The train station next to the concert venue that was the scene of last week’s suicide bombing in the British city of Manchester reopened on Tuesday, the first time since the attack that left 22 people dead.
A flood of tributes had poured in over the victims of the bombing that struck Britain’s third-largest city.
“We Will Remember You”, read signs accompanied by heart images and surrounded by floral tributes at Manchester Victoria station as service resumed.
“Tragically taken away. But never to be forgotten,” read a note left by transport minister Chris Grayling at a morning ceremony, while Greater Manchester Mayor Andy Burnham wrote: “We will always stand with you”.
“I think it will take a long time to get back to normal. There’s still a weird feeling, you know, armed police, a lot of unease,” said 59-year-old David Keys as he got off a train.
Sharon Glyn, 48, said she felt “goosebumps” as her train pulled into the station, while 29-year-old Andrew Shivas said: “Can’t let them win”.
Manchester-born Oasis frontman Liam Gallagher was to make his solo debut later on Tuesday with a charity concert, the latest in a flood of tributes in for the victims of last Monday’s concert attack.

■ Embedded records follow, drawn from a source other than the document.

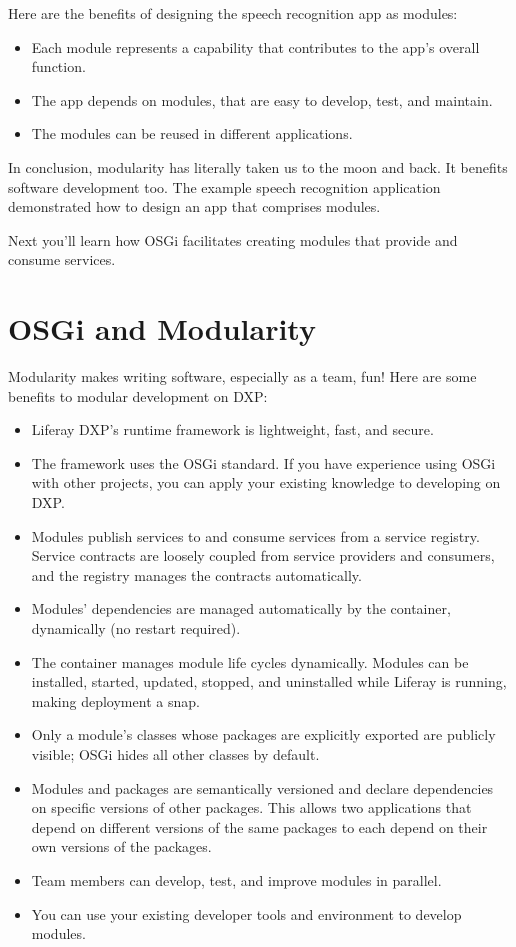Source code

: Here are the benefits of designing the speech recognition app as
modules:

\begin{itemize}
\tightlist
\item
  Each module represents a capability that contributes to the app's
  overall function.
\item
  The app depends on modules, that are easy to develop, test, and
  maintain.
\item
  The modules can be reused in different applications.
\end{itemize}

In conclusion, modularity has literally taken us to the moon and back.
It benefits software development too. The example speech recognition
application demonstrated how to design an app that comprises modules.

Next you'll learn how OSGi facilitates creating modules that provide and
consume services.

\chapter{OSGi and Modularity}\label{osgi-and-modularity}

Modularity makes writing software, especially as a team, fun! Here are
some benefits to modular development on DXP:

\begin{itemize}
\tightlist
\item
  Liferay DXP's runtime framework is lightweight, fast, and secure.
\item
  The framework uses the OSGi standard. If you have experience using
  OSGi with other projects, you can apply your existing knowledge to
  developing on DXP.
\item
  Modules publish services to and consume services from a service
  registry. Service contracts are loosely coupled from service providers
  and consumers, and the registry manages the contracts automatically.
\item
  Modules' dependencies are managed automatically by the container,
  dynamically (no restart required).
\item
  The container manages module life cycles dynamically. Modules can be
  installed, started, updated, stopped, and uninstalled while Liferay is
  running, making deployment a snap.
\item
  Only a module's classes whose packages are explicitly exported are
  publicly visible; OSGi hides all other classes by default.
\item
  Modules and packages are semantically versioned and declare
  dependencies on specific versions of other packages. This allows two
  applications that depend on different versions of the same packages to
  each depend on their own versions of the packages.
\item
  Team members can develop, test, and improve modules in parallel.
\item
  You can use your existing developer tools and environment to develop
  modules.
\end{itemize}

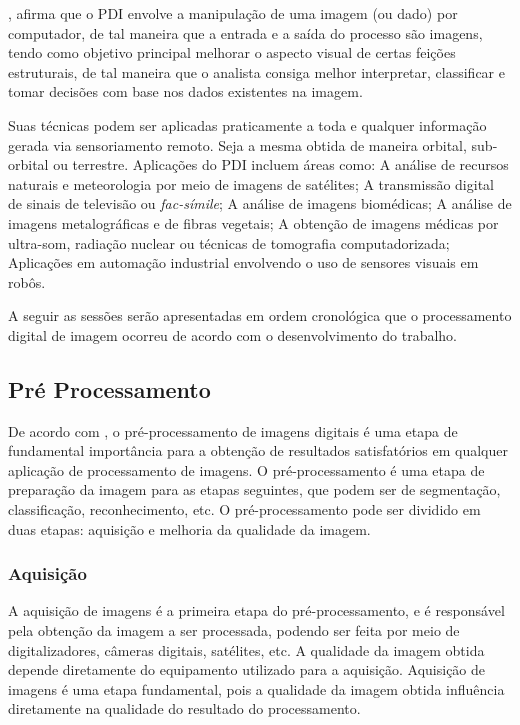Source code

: \documentclass[conference]{IEEEtran}
\begin{document}
\cite{gonzalez2009}, afirma que o PDI envolve a manipulação de uma imagem (ou dado) por computador, 
de tal maneira que a entrada e a saída do processo são imagens, tendo como objetivo principal melhorar o 
aspecto visual de certas feições estruturais, de tal maneira que o analista consiga melhor interpretar, 
classificar e tomar decisões com base nos dados existentes na imagem.

Suas técnicas podem ser aplicadas praticamente a toda e qualquer informação gerada via sensoriamento remoto. 
Seja a mesma obtida de maneira orbital, sub-orbital ou terrestre. Aplicações do PDI incluem áreas como: 
A análise de recursos naturais e meteorologia por meio de imagens de satélites; 
A transmissão digital de sinais de televisão ou \emph{fac-símile}; A análise de imagens biomédicas; 
A análise de imagens metalográficas e de fibras vegetais; 
A obtenção de imagens médicas por ultra-som, radiação nuclear ou técnicas de tomografia computadorizada; 
Aplicações em automação industrial envolvendo o uso de sensores visuais em robôs.

A seguir as sessões serão apresentadas em ordem cronológica que o processamento 
digital de imagem ocorreu de acordo com o desenvolvimento do trabalho.

\subsection{Pré Processamento}

De acordo com \cite{gonzalez2009}, o pré-processamento de imagens digitais é uma etapa de fundamental importância 
para a obtenção de resultados satisfatórios em qualquer aplicação de processamento de imagens. 
O pré-processamento é uma etapa de preparação da imagem para as etapas seguintes, que podem ser de segmentação, 
classificação, reconhecimento, etc. 
O pré-processamento pode ser dividido em duas etapas: aquisição e melhoria da qualidade da imagem.

\subsubsection{Aquisição}

A aquisição de imagens é a primeira etapa do pré-processamento, e é responsável pela obtenção da imagem a ser 
processada, podendo ser feita por meio de digitalizadores, câmeras digitais, satélites, etc. A qualidade da imagem 
obtida depende diretamente do equipamento utilizado para a aquisição. Aquisição de imagens é uma etapa fundamental, 
pois a qualidade da imagem obtida influência diretamente na qualidade do resultado do processamento.
\end{document}
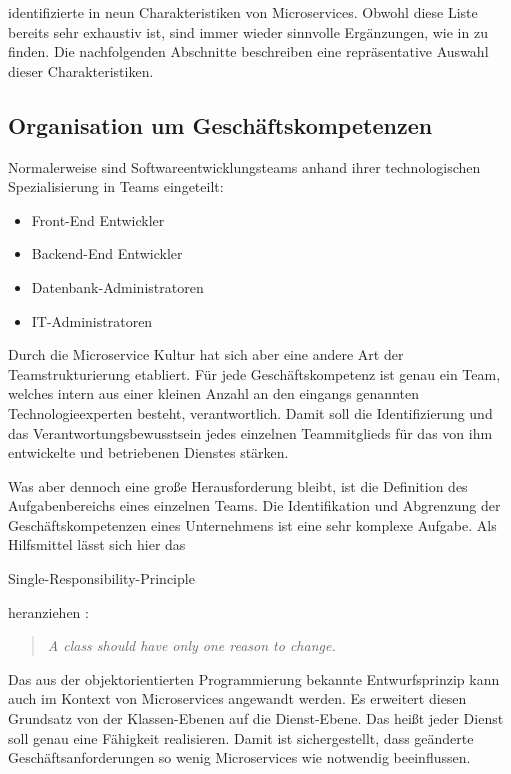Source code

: \citeauthor{FowlerMS} identifizierte in \cite{FowlerMS} neun Charakteristiken von Microservices. Obwohl diese Liste bereits sehr exhaustiv ist, sind immer wieder sinnvolle Ergänzungen, wie in \cite{HorsdalMS} zu finden. Die nachfolgenden Abschnitte beschreiben eine repräsentative Auswahl dieser Charakteristiken.

\subsection{Organisation um Geschäftskompetenzen}

Normalerweise sind Softwareentwicklungsteams anhand ihrer technologischen Spezialisierung in Teams eingeteilt:

\begin{itemize}
	\item Front-End Entwickler
	\item Backend-End Entwickler
	\item Datenbank-Administratoren
	\item IT-Administratoren
\end{itemize}

Durch die Microservice Kultur hat sich aber eine andere Art der Teamstrukturierung etabliert. Für jede Geschäftskompetenz ist genau ein Team, welches intern aus einer kleinen Anzahl an den eingangs genannten Technologieexperten besteht, verantwortlich. Damit soll die Identifizierung und das Verantwortungsbewusstsein jedes einzelnen Teammitglieds für das von ihm entwickelte und betriebenen Dienstes stärken.

Was aber dennoch eine große Herausforderung bleibt, ist die Definition des Aufgabenbereichs eines einzelnen Teams. Die Identifikation und Abgrenzung der Geschäftskompetenzen eines Unternehmens ist eine sehr komplexe Aufgabe. Als Hilfsmittel lässt sich hier das \begin{english} Single-Responsibility-Principle\end{english} heranziehen \cite{MartinAgile}: 

\begin{english}
\begin{quote}
  \textit{A class should have only one reason to change.}
\end{quote}
\end{english}

Das aus der objektorientierten Programmierung bekannte Entwurfsprinzip kann auch im Kontext von Microservices angewandt werden. Es erweitert diesen Grundsatz von der Klassen-Ebenen auf die Dienst-Ebene. Das heißt jeder Dienst soll genau eine Fähigkeit realisieren. Damit ist sichergestellt, dass geänderte Geschäftsanforderungen so wenig Microservices wie notwendig beeinflussen.

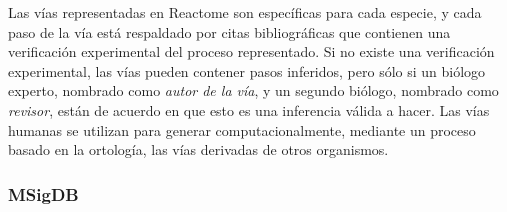 \documentclass[12pt,twoside]{reedthesis}
\begin{document}
Las vías representadas en Reactome son específicas para cada especie, y cada paso de la vía está respaldado por citas bibliográficas que contienen una verificación experimental del proceso representado. Si no existe una verificación experimental, las vías pueden contener pasos inferidos, pero sólo si un biólogo experto, nombrado como \emph{autor de la vía}, y un segundo biólogo, nombrado como \emph{revisor}, están de acuerdo en que esto es una inferencia válida a hacer. Las vías humanas se utilizan para generar computacionalmente, mediante un proceso basado en la ortología, las vías derivadas de otros organismos.

\hypertarget{msigdb}{%
\subsubsection{MSigDB}\label{msigdb}}
\end{document}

The city has seen several inter-faith vigils and shows of defiance in recent days, as well as calls for calm following a sharp rise in hate crimes.
Gallagher said proceeds from his show would go to a Red Cross-supported appeal after the blast that has already raised millions of pounds.
“I want to try and help pick people up,” Gallagher, 44, told The Manchester Evening News.
Manchester Victoria station is connected to the Manchester Arena, one of Europe’s biggest indoor venues, by a covered space that was the scene of Monday’s blast, in which 116 people were also injured.
Most of the victims were young people attending a concert by US pop idol Ariana Grande, which had just finished, and parents waiting to meet their children.
The ISIS terrorist group claimed responsibility for the attack.
The bomber has been identified as 22-year-old Salman Abedi, a Manchester-born university dropout of Libyan origin who reportedly fought in the Libyan conflict to topple former dictator Moammar Gadhafi.
Abedi’s brother, Hashem, and father, Ramadan, have been arrested in Libya, where authorities say the two brothers were both ISIS terrorists.
Fourteen more people are being held in Britain and police have released a security camera image of Abedi carrying a large blue suitcase, appealing for any information about where Abedi might have been with the luggage.
Fifty patients are still being treated in hospital for injuries sustained in the attack, including 17 who are in critical care, the health authority for England said on Tuesday.
The health authority, NHS England, said being in critical care was not the same as being critically ill. It provided no further explanation, but doctors and hospital officials said last week that some patients had suffered life-changing injuries to major organs and to limbs.
Britain’s terror threat level was raised to maximum in the wake of the attack but lowered again over the weekend, while armed soldiers who had been deployed to assist police patrols were being pulled back.
Police say they have uncovered a “large part” of the network behind the attack but questions have intensified over apparent intelligence failures in identifying Abedi as a potential terror threat.
Prime Minister Theresa May has also come under heavy criticism for drastic cuts in police numbers during her time as interior minister, as campaigning has resumed ahead of a general election next week.
May has said that while overall numbers of officers have gone down, budgets for counter-terrorism policing have risen.